C (w, b) = \frac{1}{n} \sum_{i = 1}^{n} L (\hat{y_{i}}, y_{i}) + \frac{λ}{2 n} \sum_{i = 1}^{n} w_{i}^{2}

(4)

In Equation (4), L represents the sparse categorical cross-entropy loss function which takes two arguments,

\hat{y_{i}}

and

y_{i}

, which represent the network prediction to some input and the true input label value, respectively. The value of

λ

represents the penalty factor, chosen to be 0.005. By applying this norm to the sum of the n examples, the neural network is penalized for deviating weight values w, as the cost function increases with the square of each weight. The values of the biases b are not changed with this operation. By setting

λ

to a smaller value, we give the neural network enough freedom to explore the parameter space, but constrain it when the deviations of the weights become too obvious and potentially harm the model performance.

3.12. Upsampling

One way that was also deemed important to further improve the results was to resize the input images, in order to facilitate feature extraction. The original input images were small, and max-pooling layers further reduce the already small image. Given a factor value, the columns and rows of pixels that make up the image should increase, without changing the appearance of the image. To fill the new space, interpolation algorithms are used to produce intermediate values that fill the new pixels of the image.

4. Experiments and Results

The results of both experiments, the binary classification and the signature recognition, are described in the following subsections.

4.1. Evaluation Metrics

Two metrics were used to evaluate the results of the model, namely, precision (P) and recall (R). Both metrics can be calculated using the confusion matrix (true value × predicted value), created by using the model to classify the test set, since the expressions use false-positive (FP), false-negative (FN), true-positive (TP), and true-negative (TN).

P = \frac{T P}{T P + F P} R = \frac{T P}{T P + F N}

(5)

Since the proposed architecture is a multi-class model, the computations of these expressions are slightly different. Let M be the confusion matrix generated by the model. Then, we can compute the precision and recall of class i in the following way, for n classes.

P_{i} = \frac{M_{i i}}{\sum_{j = 1}^{n} M_{i j}} R_{i} = \frac{M_{i i}}{\sum_{j = 1}^{n} M_{j i}}

(6)

We can then calculate the average of the metrics of all classes to obtain an estimate of the model performance.
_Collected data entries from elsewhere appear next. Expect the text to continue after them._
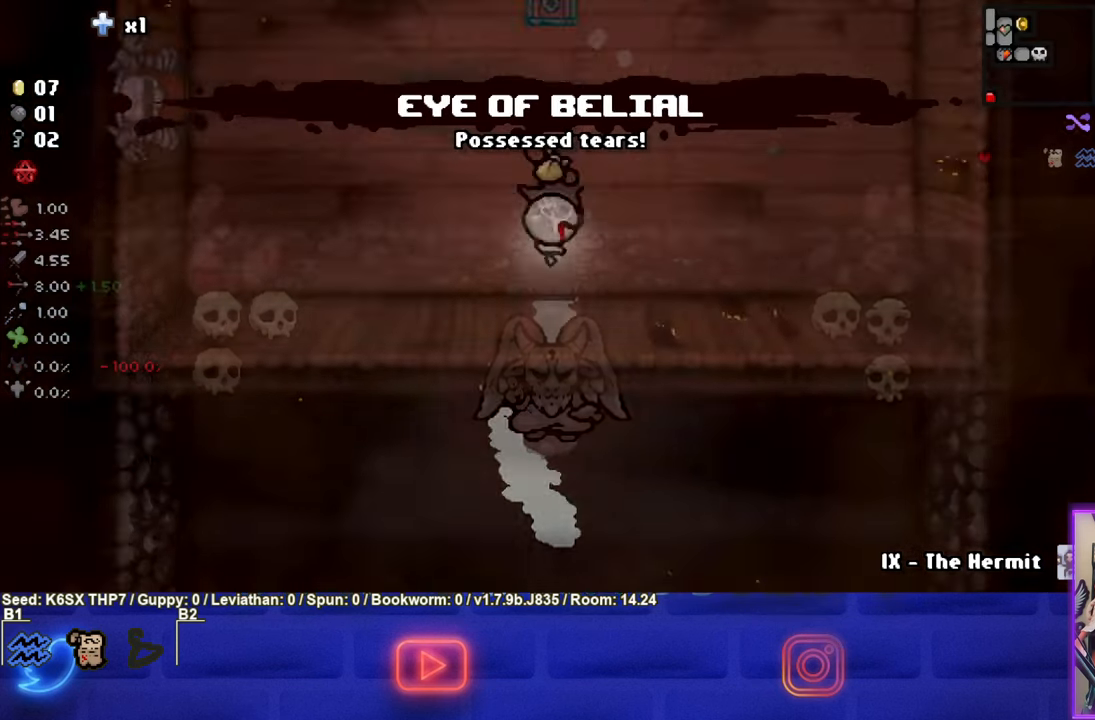
{"buttons": [], "left_stick": "left", "events": [[83, "left_stick", "left"]]}
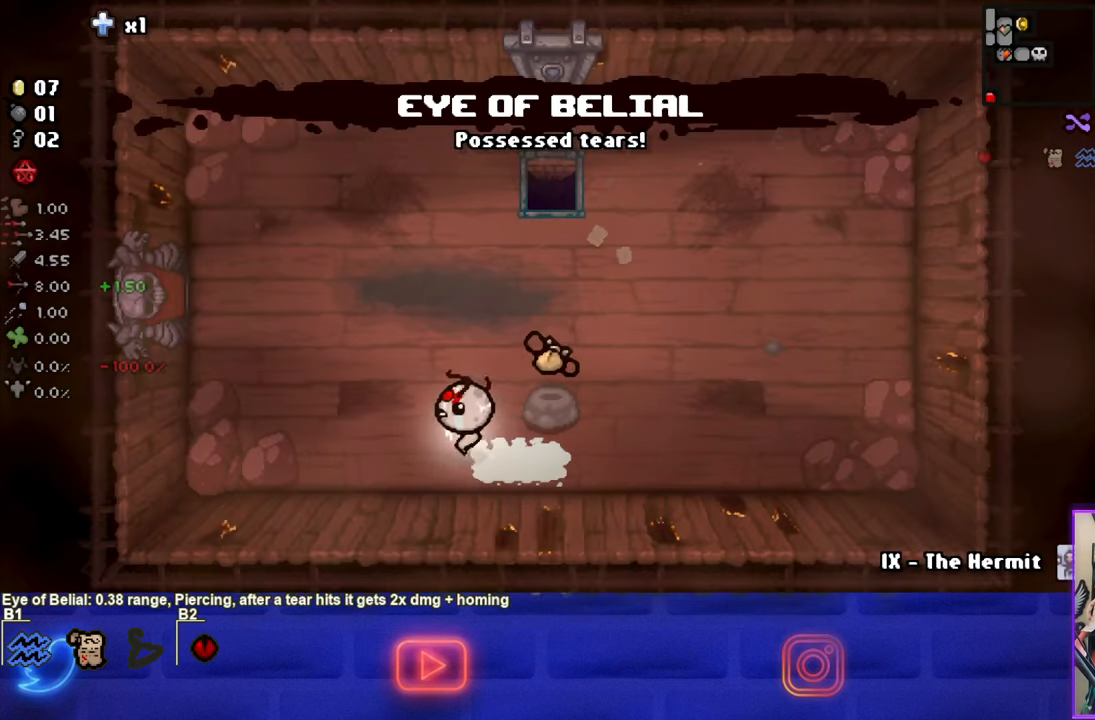
{"buttons": [], "left_stick": "left", "events": []}
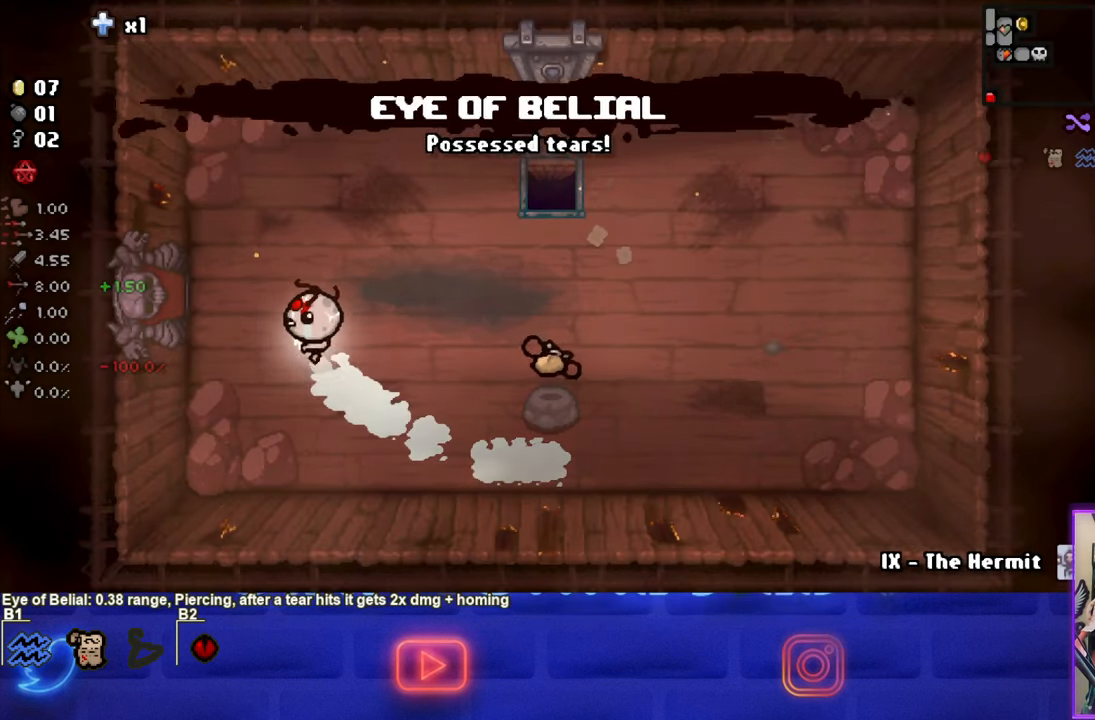
{"buttons": [], "left_stick": "left", "events": []}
4.2. Binary Classification Model Test

The results of the feed-forward neural network trained as a binary classifier of signature/non-signature are presented in Figure 6. The activation function responsible for transforming the summed weighted input from the node into the activation of the node or output for that input is the rectified linear activation function (ReLU) [33]. Adam optimizer algorithm [26] was used for adjusting network weights. In the confusion matrix shown, the success rate for each of the labels and the errors made by the classifier are displayed, both false positives and false negatives. The original script for this Seaborn confusion matrix scheme is available on GitHub [34].
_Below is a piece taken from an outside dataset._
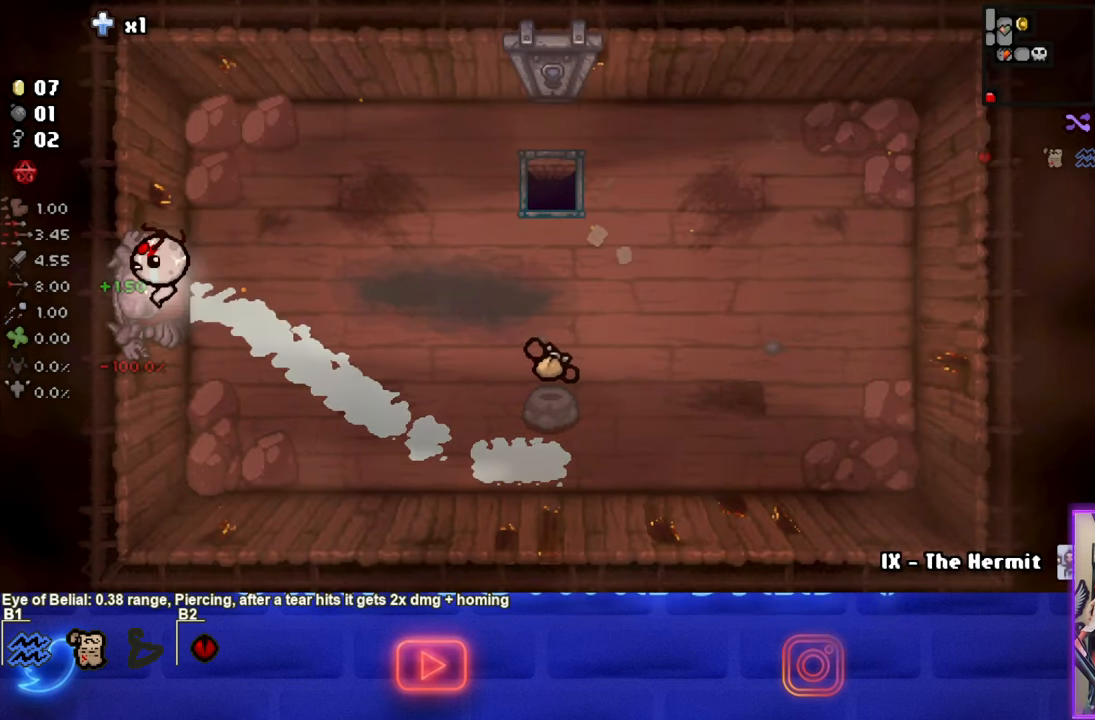
{"buttons": [], "left_stick": "left", "events": [[133, "left_stick", "center"], [383, "left_stick", "left"]]}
On the test data, the MLP classifier performed well. The accuracy is 98.4% and the F1 score is 98.3%. The test proves the suitability of the model for binary evaluation of the presence or absence of a signature proving the presence of a particular student. However, this model was trained and tested with images that clearly show signatures or their absence. Uncertain cases, such as erasures, scribbles or students not signing in the exact place that prevent attribution to the specific student ID, affect the reliability of the classification method. This method also does not make it possible to verify whether the signature actually comes from a specific student—additional validation is performed by the CNN.

4.3. Cnn Results

In order to determine the performance of the CNN model to distinguish valid and not valid signatures, a smaller set was selected to measure the performance of the model without any bias. A random sample of 50 students was selected to be part of the dataset.

During training, a varying number of signatures with data augmentation were used to observe the effects of data augmentation on the generalization of the model and overall performance. In addition to using data augmentation, two different sets with different numbers of genuine signatures were selected to understand the effectiveness of genuine data compared to augmented data during training.
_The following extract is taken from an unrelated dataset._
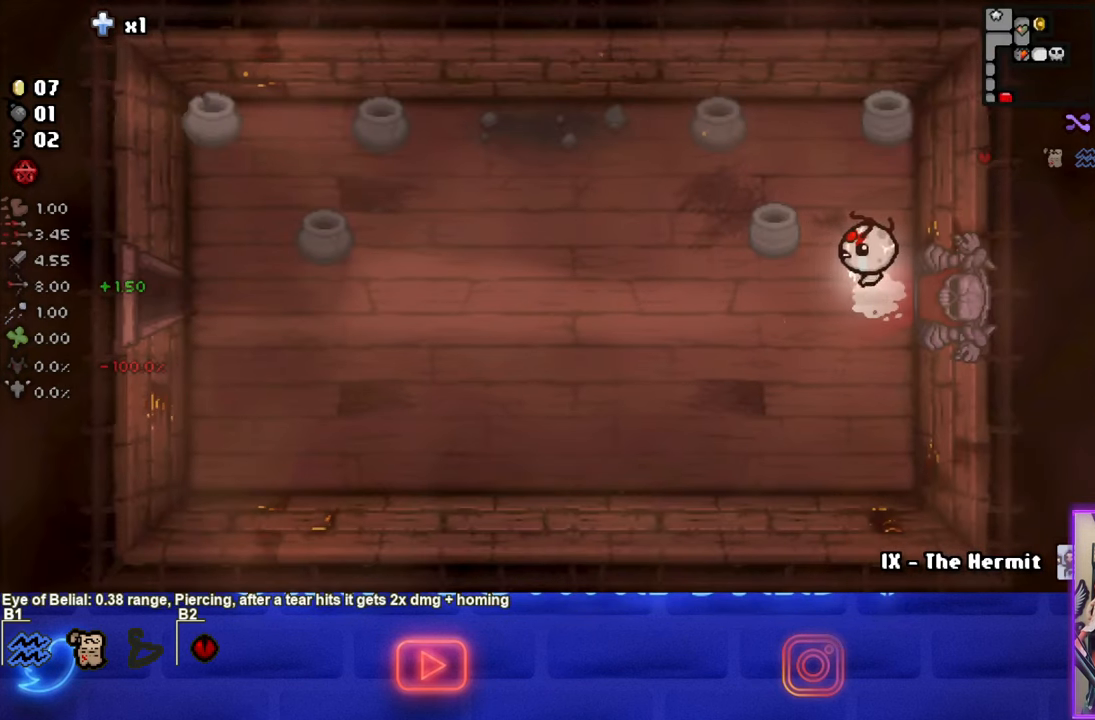
{"buttons": [], "left_stick": "left", "events": []}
After training each model for each combination of genuine and augmented signatures, a test set was used to accurately evaluate the performance of the model. For this purpose, 20 genuine signatures were selected from the same group of 50 students in such a way that no genuine signature from the training dataset was present in the test set.

After conducting the tests, data augmentation proved to be a critical step to achieve better model results, as shown in Table 2. Using 5 genuine signatures and 0 augmented signatures, the results show that the model achieves 52.8% accuracy and a recall of 48.7%. However, when we increase the number of augmented signatures, these two metrics increase significantly to 72.3% and 71.5%, respectively. This confirms the original hypothesis, as there is a strong correlation between the number of augmented signatures and the performance of the model. The same is true for the genuine signatures, as the results show that the use of 10 genuine signatures further improves the results. In the case where 10 genuine signatures and 160 augmented signatures were used, the model achieved a precision of 82.2% and a recall of 82.0%.

Training the model with different datasets shows that increasing the size of the training data has a great impact on the generalization of the model, as shown the confusion matrices in Figure 7. Additionally, they show that a small increase of genuine signatures leads to large improvements in the results.

Figure 7 also excludes the possible existence of outliers that could contribute to an increase in error. The uniform noise outside the main diagonal of the matrix proves this hypothesis.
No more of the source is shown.